We sought to make sure that independent contractors were truly that and not simply misclassified employees. We conducted investigations of businesses that sought competitive advantage through misclassification, often taking them to court and negotiating major settlements insuring that they would correctly classify employees in the future. We worked with state agencies (in both red and blue states) in charge of workers’ compensation, unemployment insurance, and tax revenue to fight misclassification by sharing information on problematic employers and industries, and coordinating enforcement on companies that misclassified workers.

We also aimed to make sure that all parties affected by the fissured workplace understood their roles in assuring compliance. In many circumstances, for example, we used the law and well-established court opinion to assert joint employment, ensuring that both motherships and satellites had responsibilities for their workers. We did so with staffing agencies and the companies that hired them, and in rapidly growing industries like fracking where — in keeping with its name — fissuring practices quickly spread. In these and many other industries we sought to get the businesses that determined much of the working relationship (e.g. shipbuilders hiring staffing agencies, retailers using logistics companies to run their distribution centers) to play their role in compliance.

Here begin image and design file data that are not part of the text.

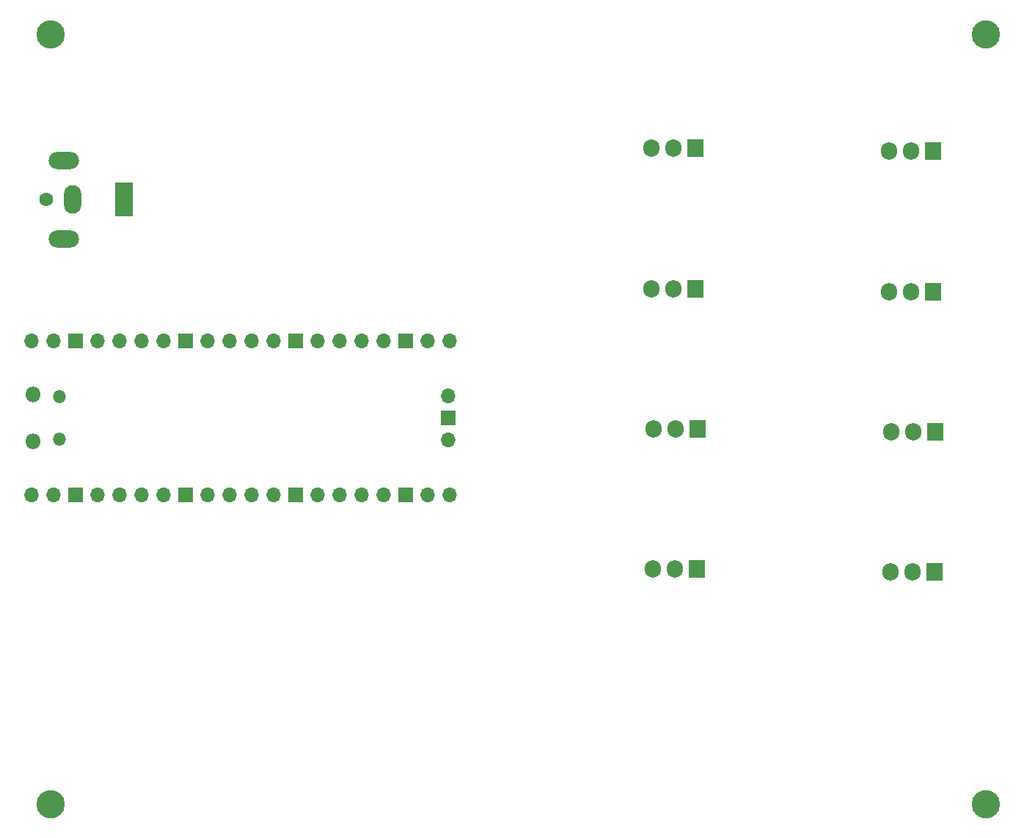
<source format=gbs>
G04 #@! TF.GenerationSoftware,KiCad,Pcbnew,8.0.2-1*
G04 #@! TF.CreationDate,2024-09-04T16:21:55-07:00*
G04 #@! TF.ProjectId,laserBoxNew,6c617365-7242-46f7-984e-65772e6b6963,v01*
G04 #@! TF.SameCoordinates,Original*
G04 #@! TF.FileFunction,Soldermask,Bot*
G04 #@! TF.FilePolarity,Negative*
%FSLAX46Y46*%
G04 Gerber Fmt 4.6, Leading zero omitted, Abs format (unit mm)*
G04 Created by KiCad (PCBNEW 8.0.2-1) date 2024-09-04 16:21:55*
%MOMM*%
%LPD*%
G01*
G04 APERTURE LIST*
%ADD10C,3.263900*%
%ADD11O,1.800000X1.800000*%
%ADD12O,1.500000X1.500000*%
%ADD13O,1.700000X1.700000*%
%ADD14R,1.700000X1.700000*%
%ADD15R,1.905000X2.000000*%
%ADD16O,1.905000X2.000000*%
%ADD17C,1.600000*%
%ADD18R,2.000000X4.000000*%
%ADD19O,2.000000X3.300000*%
%ADD20O,3.500000X2.000000*%
G04 APERTURE END LIST*
D10*
X82804000Y-37592000D03*
X82804000Y-126492000D03*
X190754000Y-126492000D03*
X190754000Y-37592000D03*
D11*
X80775000Y-84640000D03*
D12*
X83805000Y-84340000D03*
X83805000Y-79490000D03*
D11*
X80775000Y-79190000D03*
D13*
X80645000Y-90805000D03*
X83185000Y-90805000D03*
D14*
X85725000Y-90805000D03*
D13*
X88265000Y-90805000D03*
X90805000Y-90805000D03*
X93345000Y-90805000D03*
X95885000Y-90805000D03*
D14*
X98425000Y-90805000D03*
D13*
X100965000Y-90805000D03*
X103505000Y-90805000D03*
X106045000Y-90805000D03*
X108585000Y-90805000D03*
D14*
X111125000Y-90805000D03*
D13*
X113665000Y-90805000D03*
X116205000Y-90805000D03*
X118745000Y-90805000D03*
X121285000Y-90805000D03*
D14*
X123825000Y-90805000D03*
D13*
X126365000Y-90805000D03*
X128905000Y-90805000D03*
X128905000Y-73025000D03*
X126365000Y-73025000D03*
D14*
X123825000Y-73025000D03*
D13*
X121285000Y-73025000D03*
X118745000Y-73025000D03*
X116205000Y-73025000D03*
X113665000Y-73025000D03*
D14*
X111125000Y-73025000D03*
D13*
X108585000Y-73025000D03*
X106045000Y-73025000D03*
X103505000Y-73025000D03*
X100965000Y-73025000D03*
D14*
X98425000Y-73025000D03*
D13*
X95885000Y-73025000D03*
X93345000Y-73025000D03*
X90805000Y-73025000D03*
X88265000Y-73025000D03*
D14*
X85725000Y-73025000D03*
D13*
X83185000Y-73025000D03*
X80645000Y-73025000D03*
X128675000Y-84455000D03*
D14*
X128675000Y-81915000D03*
D13*
X128675000Y-79375000D03*
D15*
X184665500Y-51063500D03*
D16*
X182125500Y-51063500D03*
X179585500Y-51063500D03*
D15*
X184665500Y-67319500D03*
D16*
X182125500Y-67319500D03*
X179585500Y-67319500D03*
D15*
X157480000Y-83201000D03*
D16*
X154940000Y-83201000D03*
X152400000Y-83201000D03*
D15*
X184848500Y-99691500D03*
D16*
X182308500Y-99691500D03*
X179768500Y-99691500D03*
D15*
X184919500Y-83499500D03*
D16*
X182379500Y-83499500D03*
X179839500Y-83499500D03*
D15*
X157226000Y-67021000D03*
D16*
X154686000Y-67021000D03*
X152146000Y-67021000D03*
D15*
X157409000Y-99393000D03*
D16*
X154869000Y-99393000D03*
X152329000Y-99393000D03*
D15*
X157226000Y-50765000D03*
D16*
X154686000Y-50765000D03*
X152146000Y-50765000D03*
D17*
X82328000Y-56714000D03*
D18*
X91328000Y-56714000D03*
D19*
X85328000Y-56714000D03*
D20*
X84328000Y-52214000D03*
X84328000Y-61214000D03*
M02*

</source>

We also observed that many highly successful businesses were embracing their responsibilities. They chose partners in their supply chains, contracting networks, and franchise systems that complied with the law, and often exceed legal requirements. These firms may benefit from the flexibility afforded by fissured relationships, but they also understand their responsibilities as the center of gravity within those relationships. The Wage and Hour Division had numerous partnerships with major companies who stood up and accepted their important roles in setting the table for all that happens around them, providing compliance assistance, providing training opportunities, and setting business relationships that allow all parties to do well — and do right by workers.

Take the case of Subway. In an industry characterized by low-wage work and widespread non-compliance, Subway entered into a voluntary agreement with the Wage and Hour Division to raise compliance among its system of 27,000 franchisees. The agreement involves a combination of training, outreach, information sharing, and joint problem solving to let new franchisees understand their responsibilities — and workers their rights under the law. It also provides both parties with information to identify and address continuing compliance issues, particularly among franchisees with significant and persistent problems. We also worked with companies in the agricultural sector, sometimes arising out of enforcement actions and litigation, to find and keep supply chain business partners who obeyed the law.

These examples demonstrate that common interest in compliance can exist between business and the government. But because those players’ good behavior can be undermined by competitors who choose not to participate, there’s a continuing need for vigilance by government agencies in our fissured world.

This brings me back to the people left behind by the long economic recovery — and well before. If the Trump administration truly cares about those people and hopes to help them, it must address the fissuring forces that helped create today’s inequality. While we can’t roll back economic history, we can seek ways to balance the benefits of new working arrangements with the interests of millions of workers who create enormous value each day for major businesses, their investors, and their customers. Otherwise, a growing part of the labor force will be left further behind. We can start by honestly recognizing the fissuring that has occurred right under our noses — and beneath the feet of imperiled workers — before the growing divide becomes an unbridgeable chasm.